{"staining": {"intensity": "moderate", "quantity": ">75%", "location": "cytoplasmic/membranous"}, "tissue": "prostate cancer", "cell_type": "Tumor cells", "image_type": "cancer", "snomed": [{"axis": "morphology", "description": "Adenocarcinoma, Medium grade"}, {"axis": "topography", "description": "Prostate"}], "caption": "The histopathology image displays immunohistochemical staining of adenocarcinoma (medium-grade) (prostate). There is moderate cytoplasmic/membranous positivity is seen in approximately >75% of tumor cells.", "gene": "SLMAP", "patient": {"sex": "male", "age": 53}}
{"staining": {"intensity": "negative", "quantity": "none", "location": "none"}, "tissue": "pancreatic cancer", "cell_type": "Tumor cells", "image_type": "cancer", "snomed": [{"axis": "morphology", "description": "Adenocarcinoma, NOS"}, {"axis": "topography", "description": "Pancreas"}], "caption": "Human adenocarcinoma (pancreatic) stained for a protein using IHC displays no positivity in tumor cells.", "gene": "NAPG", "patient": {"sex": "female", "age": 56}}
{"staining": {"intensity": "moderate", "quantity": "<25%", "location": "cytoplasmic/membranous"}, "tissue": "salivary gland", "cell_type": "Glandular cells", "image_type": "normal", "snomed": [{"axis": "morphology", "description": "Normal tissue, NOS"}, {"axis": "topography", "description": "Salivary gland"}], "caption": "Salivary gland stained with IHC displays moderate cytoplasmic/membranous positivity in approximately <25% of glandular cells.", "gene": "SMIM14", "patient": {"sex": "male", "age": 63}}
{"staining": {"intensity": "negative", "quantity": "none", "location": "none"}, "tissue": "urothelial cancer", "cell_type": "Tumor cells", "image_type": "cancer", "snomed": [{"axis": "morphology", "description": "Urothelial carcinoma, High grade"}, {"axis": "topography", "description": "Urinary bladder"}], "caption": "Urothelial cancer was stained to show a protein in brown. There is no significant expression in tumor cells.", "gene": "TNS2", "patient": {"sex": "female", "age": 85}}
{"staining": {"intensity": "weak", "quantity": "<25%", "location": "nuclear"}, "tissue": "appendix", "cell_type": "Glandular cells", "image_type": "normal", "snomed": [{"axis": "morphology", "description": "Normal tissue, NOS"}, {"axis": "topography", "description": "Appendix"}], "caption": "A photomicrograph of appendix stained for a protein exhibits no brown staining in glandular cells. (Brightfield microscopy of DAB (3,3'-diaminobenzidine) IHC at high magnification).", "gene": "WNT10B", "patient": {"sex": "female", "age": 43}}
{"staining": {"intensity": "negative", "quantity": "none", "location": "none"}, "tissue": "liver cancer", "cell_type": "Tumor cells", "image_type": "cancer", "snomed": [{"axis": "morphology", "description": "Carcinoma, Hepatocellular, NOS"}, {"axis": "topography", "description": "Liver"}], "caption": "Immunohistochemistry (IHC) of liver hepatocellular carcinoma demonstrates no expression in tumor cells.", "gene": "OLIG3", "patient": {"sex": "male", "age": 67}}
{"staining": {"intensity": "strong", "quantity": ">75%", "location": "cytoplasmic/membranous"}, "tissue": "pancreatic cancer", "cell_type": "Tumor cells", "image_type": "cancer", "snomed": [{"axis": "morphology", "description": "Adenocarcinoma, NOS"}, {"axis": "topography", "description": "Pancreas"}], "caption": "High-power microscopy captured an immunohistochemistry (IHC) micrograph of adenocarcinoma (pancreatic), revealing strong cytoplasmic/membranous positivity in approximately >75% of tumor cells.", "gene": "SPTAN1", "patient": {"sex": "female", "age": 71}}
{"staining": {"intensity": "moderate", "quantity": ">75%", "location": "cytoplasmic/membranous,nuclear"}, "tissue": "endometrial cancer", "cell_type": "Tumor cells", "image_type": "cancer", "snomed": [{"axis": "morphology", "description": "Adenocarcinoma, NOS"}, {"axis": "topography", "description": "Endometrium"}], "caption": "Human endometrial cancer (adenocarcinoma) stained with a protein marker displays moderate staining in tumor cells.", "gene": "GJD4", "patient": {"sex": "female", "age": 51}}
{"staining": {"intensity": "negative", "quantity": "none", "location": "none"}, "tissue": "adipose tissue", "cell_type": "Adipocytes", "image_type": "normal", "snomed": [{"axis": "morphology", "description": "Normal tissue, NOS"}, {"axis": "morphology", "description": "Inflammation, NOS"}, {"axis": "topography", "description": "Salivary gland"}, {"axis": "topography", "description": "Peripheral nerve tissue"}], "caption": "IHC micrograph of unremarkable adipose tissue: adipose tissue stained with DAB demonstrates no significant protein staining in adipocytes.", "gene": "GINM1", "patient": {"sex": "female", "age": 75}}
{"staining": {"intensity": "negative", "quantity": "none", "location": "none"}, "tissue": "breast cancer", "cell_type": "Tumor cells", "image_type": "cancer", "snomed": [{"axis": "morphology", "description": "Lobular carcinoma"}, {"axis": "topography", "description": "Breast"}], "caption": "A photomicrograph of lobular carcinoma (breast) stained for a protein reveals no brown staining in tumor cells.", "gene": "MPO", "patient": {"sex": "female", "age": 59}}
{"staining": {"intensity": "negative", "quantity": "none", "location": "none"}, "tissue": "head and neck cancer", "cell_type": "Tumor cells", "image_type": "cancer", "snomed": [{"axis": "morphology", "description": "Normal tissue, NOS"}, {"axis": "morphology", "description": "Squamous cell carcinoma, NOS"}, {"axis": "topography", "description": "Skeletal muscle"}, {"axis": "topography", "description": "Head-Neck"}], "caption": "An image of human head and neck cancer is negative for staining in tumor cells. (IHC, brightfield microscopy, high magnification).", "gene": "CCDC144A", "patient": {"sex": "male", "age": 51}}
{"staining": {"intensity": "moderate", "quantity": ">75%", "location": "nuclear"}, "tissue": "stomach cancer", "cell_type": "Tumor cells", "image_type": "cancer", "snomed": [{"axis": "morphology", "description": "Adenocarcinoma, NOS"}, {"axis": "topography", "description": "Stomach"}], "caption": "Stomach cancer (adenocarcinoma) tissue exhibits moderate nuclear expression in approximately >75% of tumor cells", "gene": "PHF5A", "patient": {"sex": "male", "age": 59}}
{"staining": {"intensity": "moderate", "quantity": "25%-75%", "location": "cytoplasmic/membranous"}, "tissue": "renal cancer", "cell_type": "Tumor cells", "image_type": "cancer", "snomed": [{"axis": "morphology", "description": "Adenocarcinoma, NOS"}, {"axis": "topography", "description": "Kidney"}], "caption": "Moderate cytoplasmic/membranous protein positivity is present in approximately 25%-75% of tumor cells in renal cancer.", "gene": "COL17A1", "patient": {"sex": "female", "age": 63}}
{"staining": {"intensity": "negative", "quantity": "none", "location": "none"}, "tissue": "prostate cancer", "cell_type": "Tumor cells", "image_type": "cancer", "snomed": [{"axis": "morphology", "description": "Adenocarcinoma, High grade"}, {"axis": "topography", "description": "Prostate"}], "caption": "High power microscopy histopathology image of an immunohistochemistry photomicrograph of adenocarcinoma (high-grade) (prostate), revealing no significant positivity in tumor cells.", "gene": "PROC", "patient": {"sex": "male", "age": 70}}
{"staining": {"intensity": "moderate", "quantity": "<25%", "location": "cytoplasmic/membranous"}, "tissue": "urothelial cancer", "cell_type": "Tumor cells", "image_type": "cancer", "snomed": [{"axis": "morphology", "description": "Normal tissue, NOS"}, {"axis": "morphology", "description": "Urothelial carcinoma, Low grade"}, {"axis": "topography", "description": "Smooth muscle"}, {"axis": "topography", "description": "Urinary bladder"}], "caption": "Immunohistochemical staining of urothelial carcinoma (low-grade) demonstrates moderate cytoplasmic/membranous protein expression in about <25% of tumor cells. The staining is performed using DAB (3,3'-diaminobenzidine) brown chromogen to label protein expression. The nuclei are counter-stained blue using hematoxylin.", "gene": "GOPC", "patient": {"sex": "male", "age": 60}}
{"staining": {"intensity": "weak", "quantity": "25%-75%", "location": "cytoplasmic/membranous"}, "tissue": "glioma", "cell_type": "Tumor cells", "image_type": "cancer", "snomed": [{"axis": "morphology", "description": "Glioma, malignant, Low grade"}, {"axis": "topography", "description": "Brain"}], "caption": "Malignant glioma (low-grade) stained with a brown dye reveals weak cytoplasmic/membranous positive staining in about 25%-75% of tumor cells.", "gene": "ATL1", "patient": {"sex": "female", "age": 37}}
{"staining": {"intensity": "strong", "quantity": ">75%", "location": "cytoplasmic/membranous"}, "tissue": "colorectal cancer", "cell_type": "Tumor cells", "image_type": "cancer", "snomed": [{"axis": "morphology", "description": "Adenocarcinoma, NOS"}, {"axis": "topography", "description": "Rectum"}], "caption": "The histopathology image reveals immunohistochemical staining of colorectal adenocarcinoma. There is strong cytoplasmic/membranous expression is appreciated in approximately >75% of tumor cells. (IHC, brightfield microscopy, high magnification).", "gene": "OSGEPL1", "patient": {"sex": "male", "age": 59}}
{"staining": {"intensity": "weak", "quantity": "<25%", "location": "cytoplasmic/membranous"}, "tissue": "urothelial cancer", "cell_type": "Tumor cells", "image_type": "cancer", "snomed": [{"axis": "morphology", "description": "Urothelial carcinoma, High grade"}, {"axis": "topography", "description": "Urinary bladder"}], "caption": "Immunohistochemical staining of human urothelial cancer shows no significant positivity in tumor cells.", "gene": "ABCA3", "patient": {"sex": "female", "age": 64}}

——

PROBLEM:
Above are the records; copy exactly the lines from the line with "photomicrograph of lobular" through the line with "cancer (adenocarcinoma) tissue", both included.

SOLVED PROBLEM:
{"staining": {"intensity": "negative", "quantity": "none", "location": "none"}, "tissue": "breast cancer", "cell_type": "Tumor cells", "image_type": "cancer", "snomed": [{"axis": "morphology", "description": "Lobular carcinoma"}, {"axis": "topography", "description": "Breast"}], "caption": "A photomicrograph of lobular carcinoma (breast) stained for a protein reveals no brown staining in tumor cells.", "gene": "MPO", "patient": {"sex": "female", "age": 59}}
{"staining": {"intensity": "negative", "quantity": "none", "location": "none"}, "tissue": "head and neck cancer", "cell_type": "Tumor cells", "image_type": "cancer", "snomed": [{"axis": "morphology", "description": "Normal tissue, NOS"}, {"axis": "morphology", "description": "Squamous cell carcinoma, NOS"}, {"axis": "topography", "description": "Skeletal muscle"}, {"axis": "topography", "description": "Head-Neck"}], "caption": "An image of human head and neck cancer is negative for staining in tumor cells. (IHC, brightfield microscopy, high magnification).", "gene": "CCDC144A", "patient": {"sex": "male", "age": 51}}
{"staining": {"intensity": "moderate", "quantity": ">75%", "location": "nuclear"}, "tissue": "stomach cancer", "cell_type": "Tumor cells", "image_type": "cancer", "snomed": [{"axis": "morphology", "description": "Adenocarcinoma, NOS"}, {"axis": "topography", "description": "Stomach"}], "caption": "Stomach cancer (adenocarcinoma) tissue exhibits moderate nuclear expression in approximately >75% of tumor cells", "gene": "PHF5A", "patient": {"sex": "male", "age": 59}}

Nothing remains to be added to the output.